Input material:

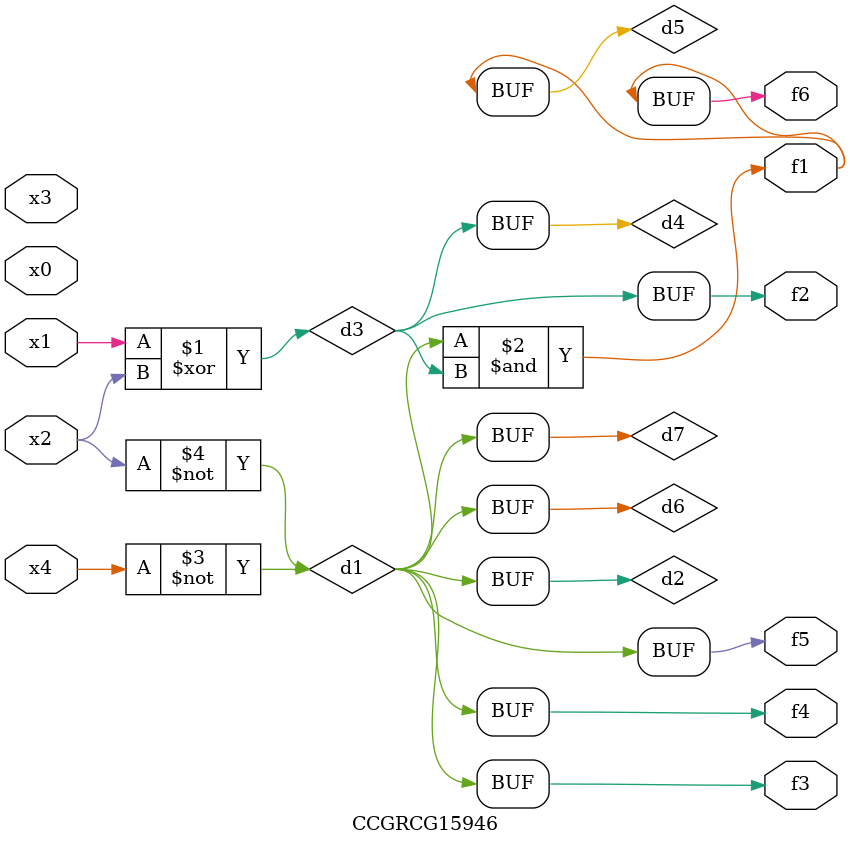
<source format=v>
module CCGRCG15946(
	input x0, x1, x2, x3, x4,
	output f1, f2, f3, f4, f5, f6
);

	wire d1, d2, d3, d4, d5, d6, d7;

	not (d1, x4);
	not (d2, x2);
	xor (d3, x1, x2);
	buf (d4, d3);
	and (d5, d1, d3);
	buf (d6, d1, d2);
	buf (d7, d2);
	assign f1 = d5;
	assign f2 = d4;
	assign f3 = d7;
	assign f4 = d7;
	assign f5 = d7;
	assign f6 = d5;
endmodule

</source>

Exercise instructions:
The answer is a faithful copy of the records above, with the pictures removed.

Result of this exercise:
<source format=v>
module CCGRCG15946(
	input x0, x1, x2, x3, x4,
	output f1, f2, f3, f4, f5, f6
);

	wire d1, d2, d3, d4, d5, d6, d7;

	not (d1, x4);
	not (d2, x2);
	xor (d3, x1, x2);
	buf (d4, d3);
	and (d5, d1, d3);
	buf (d6, d1, d2);
	buf (d7, d2);
	assign f1 = d5;
	assign f2 = d4;
	assign f3 = d7;
	assign f4 = d7;
	assign f5 = d7;
	assign f6 = d5;
endmodule

</source>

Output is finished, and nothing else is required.